Ruxolitinib bei Polycythaemia Vera

06.08.2015

Die Nutzenbewertung von Ruxolitinib bei Patienten mit Polycythaemia Vera (PV) nach Vorbehandlung mit Hydroxyurea ist die zweite Indikation für diesen Kinase-Inhibitor. Ruxolitinib ist seit 2012 zugelassen für die Behandlung von krankheitsbedingter Splenomegalie oder Symptomen bei Erwachsenen mit Primärer Myelofibrose (PMF), Post-Polycythaemia vera-Myelofibrose (Post-PV-MF) oder Post-Essentieller Thrombozythämie-Myelofibrose (Post-ET-MF). Die erste Nutzenbewertung hatte im März 2013 zur Festlegung eines geringen Zusatznutzens, die erneute Nutzenbewertung im November 2014 nach Überschreitung der im AMNOG festgelegten Umsatzgrenze zur Festlegung eines beträchtlichen Zusatznutzens geführt. Ruxolitinib hat für die Polycythaemia Vera den Status eines Orphan Drug bei der EMA, wird aber in der deutschen Nutzenbewertung im „regulären“ Verfahren bewertet.
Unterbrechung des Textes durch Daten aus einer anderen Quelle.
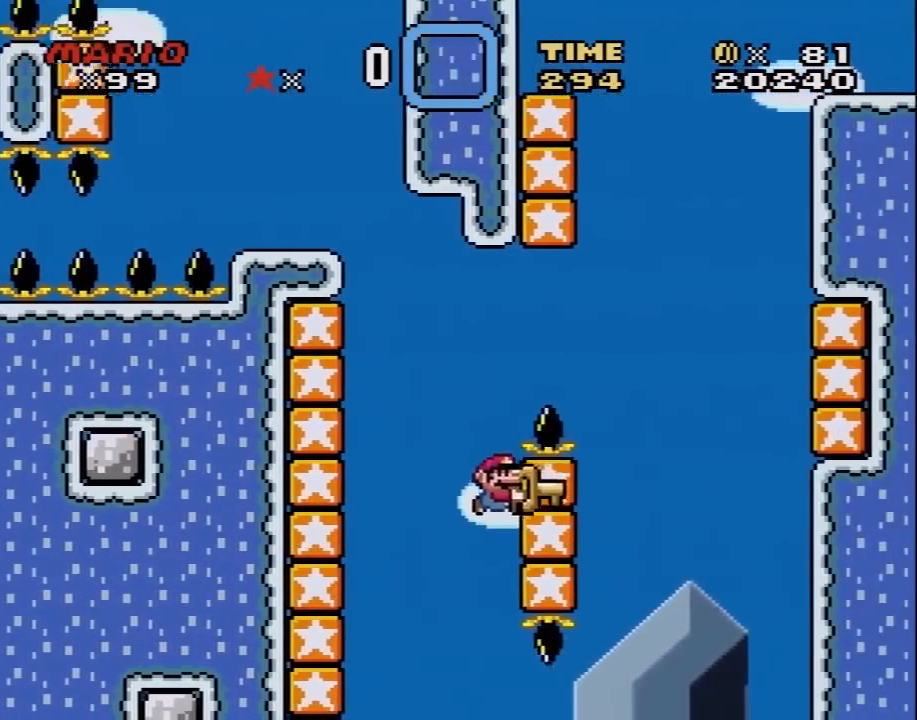
{"buttons": ["B", "Y", "DPAD_LEFT"], "events": [[67, "B", "down"], [117, "DPAD_LEFT", "down"], [117, "DPAD_RIGHT", "up"], [350, "B", "up"], [500, "B", "down"]]}
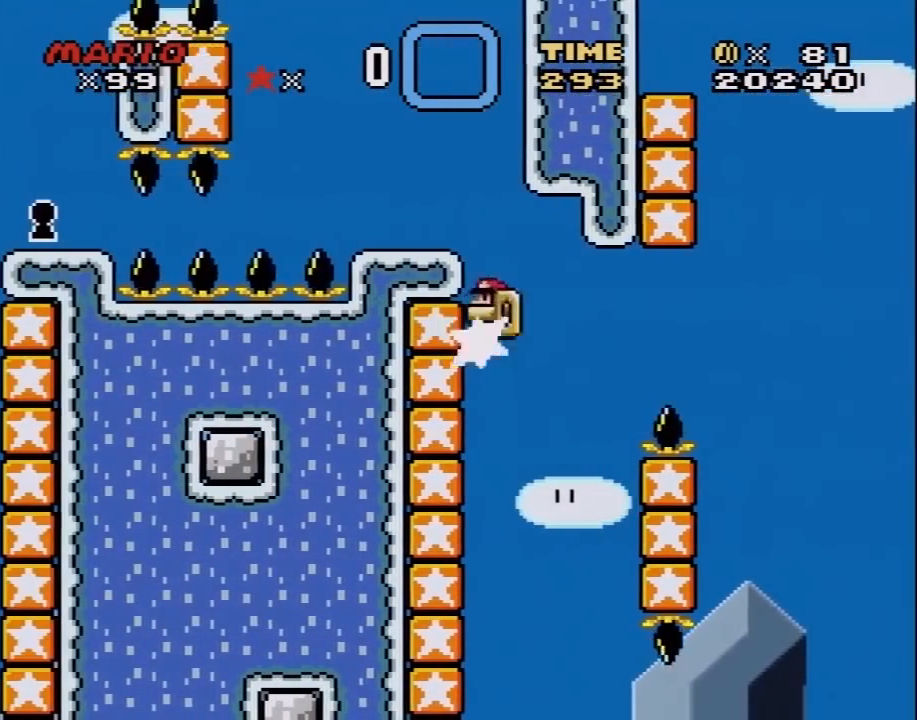
{"buttons": ["Y", "DPAD_LEFT"], "events": [[433, "B", "up"]]}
Der pharmazeutische Unternehmer beantragt die Feststellung eines beträchtlichen Zusatznutzens. Der IQWiG Bericht sieht den Anhaltspunkt für einen nicht quantifizierbaren Zusatznutzen. Unsere Anmerkungen sind:

  • Die Wirksamkeit von Ruxolitinib wurde in RESPONSE, einer multizentrischen Phase III-Studie, getestet. Kontrollarm war bestverfügbare Therapie. Die Studie bestätigt die Durchführbarkeit qualitativ hochwertiger Studien bei Orphan Drugs.  
  • Als zweckmäßige Vergleichstherapie für die Nutzenbewertung wurde vom G-BA eine patientenindividuelle Therapie nach Maßgabe des Arztes, grundsätzlich unter Berücksichtigung des Zulassungsstatus, festgelegt. Das entspricht nur mit Einschränkungen der Behandlungsrealität. Vor allem bei jüngeren Patienten wird pegyliertes Interferon alpha (IFN-α) eingesetzt. IFN-α ist in dieser Indikation in Deutschland nicht zugelassen, aber eine sinnvolle Zweitlinientherapie. Bei älteren Patienten werden auch Busulfan und 32-Phosphor verwandt.
  • Ruxolitinib führte in der Zulassungsstudie zu einer signifikant höheren Rate kompletter hämatologischer Remissionen, zur besseren Kontrolle des Hämatokrits, zur Reduktion der Milzgröße und der Häufigkeit von Aderlässen. Die Lebensqualität wurde signifikant verbessert.
  • Der Einfluss von Ruxolitinib auf die Prävention der bei PV-Patienten besonders morbiditätsträchtigen, thrombembolischen Komplikationen konnte wegen einer geringen Anzahl von Ereignissen nicht quantifiziert werden. Auch der Einfluss auf andere Langzeitkomplikationen wie Myelofibrose oder die Entstehung einer akuten Leukämie ist unklar. Nicht veröffentlicht wurden Daten zur progressionsfreien Überlebenszeit und zur Gesamtüberlebenszeit. Der Einfluss von Ruxolitinib auf die Gesamtüberlebenszeit im Vergleich zum Kontrollarm wird durch eine sehr hohe Zahl von Crossover-Patienten wohl auch langfristig nicht auswertbar sein.
  • Ruxolitinib ist gut verträglich. Allerdings treten selten schwerwiegende Nebenwirkungen, vor allem infektiöse Komplikationen, auf. Unerwartete Langzeitnebenwirkungen haben sich bisher nicht gezeigt.

Ruxolitinib ist hoch wirksam in Bezug auf hämatologische Parameter und Parameter der Lebensqualität bei Patienten mit Polycythaemia Vera, die eine Resistenz bzw. Intoleranz gegenüber Hydroxyurea aufweisen. Der Einfluss von Ruxolitinib auf kritische, klinische Komplikationen der Polycythaemia Vera wie thrombembolische Komplikationen, Übergang in Myelofibrose und/oder akute Leukämie, sowie auf den langfristigen Krankheitsverlauf ist unklar. Es fehlt auch an Daten zum Vergleich von Ruxolitinib und dem in Deutschland regelmäßig eingesetzten IFN-α.